En se dirigeant vers Alexandrie, nos voyageurs éprouvèrent une nouvelle tourmente, plus terrible que celle à laquelle ils avaient échappé. Jamais ils n'avaient vu la Méditerranée s'agiter avec tant de furie. La nuit vint ajouter à l'horreur de leur situation. On ne savait à quelle distance l'on était du port, et la côte d'Afrique étant fort basse, on craignait d'y donner sans l'apercevoir. Si du moins l'on s'était pourvu d'un pilote habitué à ces parages! Il ne restait d'autre parti à prendre que de courir, à l'aventure, des bordées. Ainsi ballottés sur une mer bouleversée et mugissante, nos Flamands conservaient peu d'espoir de salut. Jean Adorne avoue franchement qu'une froide sueur l'inondait, tant ils voyaient de près la mort.
IV
Alexandrie.
Entrée périlleuse. — Tristes réjouissances. — La visite du bord et les messagers ailés. — Sala-ed-din et Malek-el-Adel. — Le consul génois Pierre de Persi. — Les anges et la tortue. — Aspect extérieur de la ville. — Ravages du roi de Chypre. — Citernes. — Aiguilles dites de Cléopâtre. — Colonne de Dioclétien. — Les trois turbans. — Caravane de 20,000 chameaux. — La pomme du paradis terrestre — Disette. — Audience de l'émir. — Les Flamands rongés jusqu'à la moelle.
Enfin le jour paraît et vient éclairer la côte d'Égypte, mais la tempête ne s'apaisait point. On délibéra s'il fallait gagner le large ou tenter d'entrer dans le port d'Alexandrie; ce qui, par le gros temps et à défaut d'un pilote expérimenté, ne présentait pas peu de danger. «La fortune seconde le courage!» remarque notre auteur, et ce fut, selon toute apparence, la réflexion du chevalier brugeois; elle remporta sur de plus timides conseils.
Vers midi, le navire arrivait devant l'entrée du port: ce n'était qu'une passe étroite et peu profonde, semée d'écueils et de débris. Ceux-ci provenaient, disait on, d'antiques tours d'où jadis l'on tendait une chaîne pour la défense du port; ils étaient si considérables qu'ils formaient une petite île, et ce qui s'en laissait voir à la surface n'était pas le plus dangereux. Deux fois le navire heurta aux rochers ou à ces ruines: la secousse fut telle que nos Flamands en furent renversés, et il n'y avait personne à bord qui ne crût le vaisseau brisé.

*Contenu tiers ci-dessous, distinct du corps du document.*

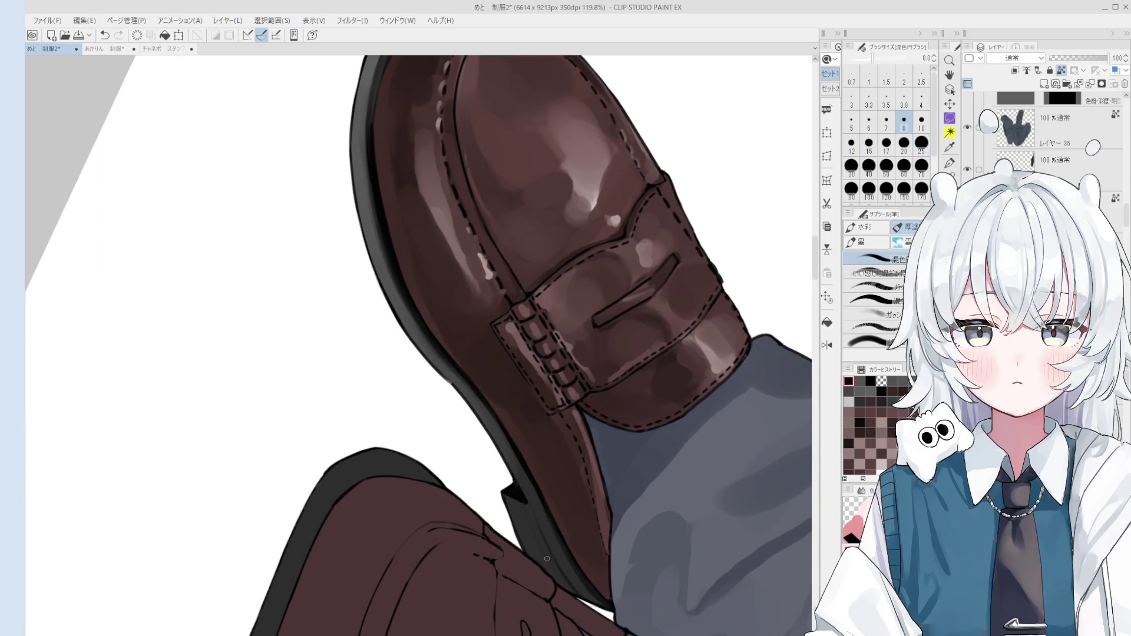
pyautogui.scroll(-4, 522, 516)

Ce fut avec une joie bien vive qu'on vit paraître et s'approcher, à force de rames, des chaloupes portant quelques matelots des caraques génoises qui se trouvaient dans le port. Ils montèrent sur celle de Côme de Negri pour aider à la diriger, à carguer les voiles, à tirer les cordages, à jeter l'ancre. Après Dieu, ce fut à ces braves gens que le sire de Corthuy et ses compagnons durent leur salut.
Le jour même de son arrivée, il apprit une triste nouvelle. Il y avait à Alexandrie quelques vaisseaux turcs assez considérables; vers le soir, on vit les infidèles qui les montaient se livrer à de grandes réjouissances: ils mêlaient des cris de joie au son des trompettes et au bruit de leur artillerie, et circulaient en triomphe, dans des barques, pour narguer les chrétiens. Ces démonstrations d'allégresse avaient pour motif la prise de Négrepont, dont les Turcs venaient d'être informés par un bâtiment très-léger, poussé par un vent favorable. L'événement était si récent, qu'on fut tenté de croire que les puissances de l'enfer avaient aidé à la célérité du message.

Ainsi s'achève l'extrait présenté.